PROMPT: I'd like the line containing "pinky dip: (440, 463)" and every line below it, to the end of the material, repeated exactly and with nothing else.

DATA FOR THIS EXERCISE:

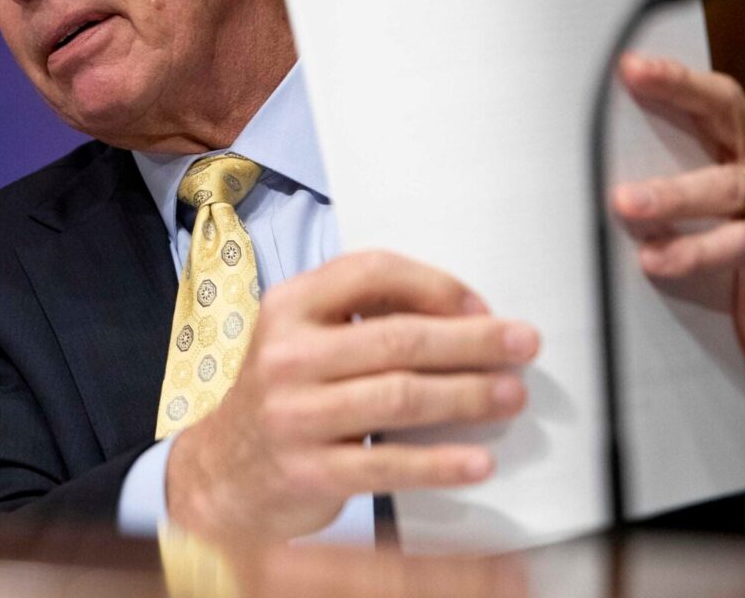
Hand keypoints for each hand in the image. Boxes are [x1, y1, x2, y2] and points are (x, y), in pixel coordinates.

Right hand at [165, 250, 538, 541]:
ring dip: (468, 395)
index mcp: (288, 306)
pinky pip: (388, 465)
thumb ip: (359, 317)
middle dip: (472, 341)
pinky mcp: (307, 472)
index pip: (371, 272)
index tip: (482, 307)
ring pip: (400, 397)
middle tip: (524, 345)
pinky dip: (440, 463)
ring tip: (512, 396)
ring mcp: (294, 415)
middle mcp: (286, 355)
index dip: (435, 285)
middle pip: (398, 338)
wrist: (220, 472)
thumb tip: (460, 315)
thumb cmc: (281, 396)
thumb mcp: (300, 339)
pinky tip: (478, 462)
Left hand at [612, 53, 744, 407]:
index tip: (626, 64)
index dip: (673, 77)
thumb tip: (582, 174)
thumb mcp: (695, 214)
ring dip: (673, 194)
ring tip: (625, 203)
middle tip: (623, 92)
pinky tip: (657, 260)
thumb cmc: (731, 262)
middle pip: (726, 115)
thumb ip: (661, 186)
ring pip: (729, 187)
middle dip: (676, 95)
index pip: (710, 98)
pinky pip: (742, 244)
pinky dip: (697, 251)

SOLUTION TO THE PROBLEM:
pinky dip: (440, 463)
ring tip: (512, 396)
ring mcp: (294, 415)
middle mcp: (286, 355)
index dip: (435, 285)
middle pip: (398, 338)
wrist: (220, 472)
thumb tip: (460, 315)
thumb cmc: (281, 396)
thumb mcp: (300, 339)
pinky tip: (478, 462)
Left hand at [612, 53, 744, 407]:
index tip: (626, 64)
index dip: (673, 77)
thumb tip: (582, 174)
thumb mcp: (695, 214)
ring dip: (673, 194)
ring tip: (625, 203)
middle tip: (623, 92)
pinky tip: (657, 260)
thumb cmc: (731, 262)
middle pip: (726, 115)
thumb ip: (661, 186)
ring pip: (729, 187)
middle dip: (676, 95)
index pip: (710, 98)
pinky pip: (742, 244)
pinky dip: (697, 251)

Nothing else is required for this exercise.